PROBLEM REQUIREMENTS:
Copy out every line of text in the rows below character for character, and leave out the picture placeholders.
● ● ● ● ● ● ●
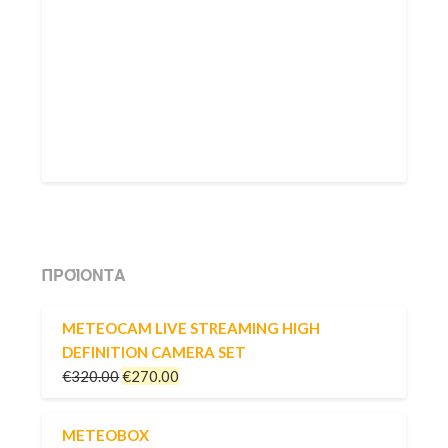
ΠΡΟΪΌΝΤΑ
METEOCAM LIVE STREAMING HIGH
DEFINITION CAMERA SET
€
320.00
€
270.00
METEOBOX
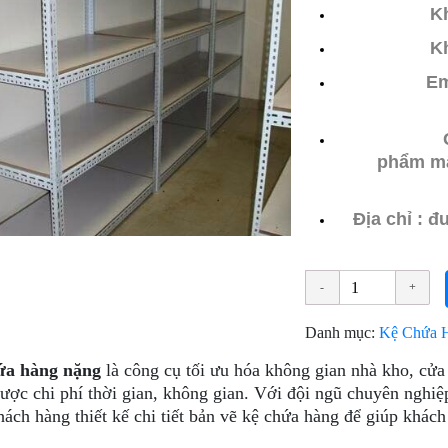
Kh
Kh
Em
phẩm mẫ
Địa chỉ : 
Danh mục:
Kệ Chứa 
ứa hàng nặng
là công cụ tối ưu hóa không gian nhà kho, cửa
ược chi phí thời gian, không gian. Với đội ngũ chuyên nghiệ
hách hàng thiết kế chi tiết bản vẽ kệ chứa hàng để giúp khác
● ● ● ● ● ● ●
OUTPUT BELOW:
ΠΡΟΪΌΝΤΑ
METEOCAM LIVE STREAMING HIGH
DEFINITION CAMERA SET
€
320.00
€
270.00
METEOBOX
Kh
Kh
Em
phẩm mẫ
Địa chỉ : 
Danh mục:
Kệ Chứa 
ứa hàng nặng
là công cụ tối ưu hóa không gian nhà kho, cửa
ược chi phí thời gian, không gian. Với đội ngũ chuyên nghiệ
hách hàng thiết kế chi tiết bản vẽ kệ chứa hàng để giúp khác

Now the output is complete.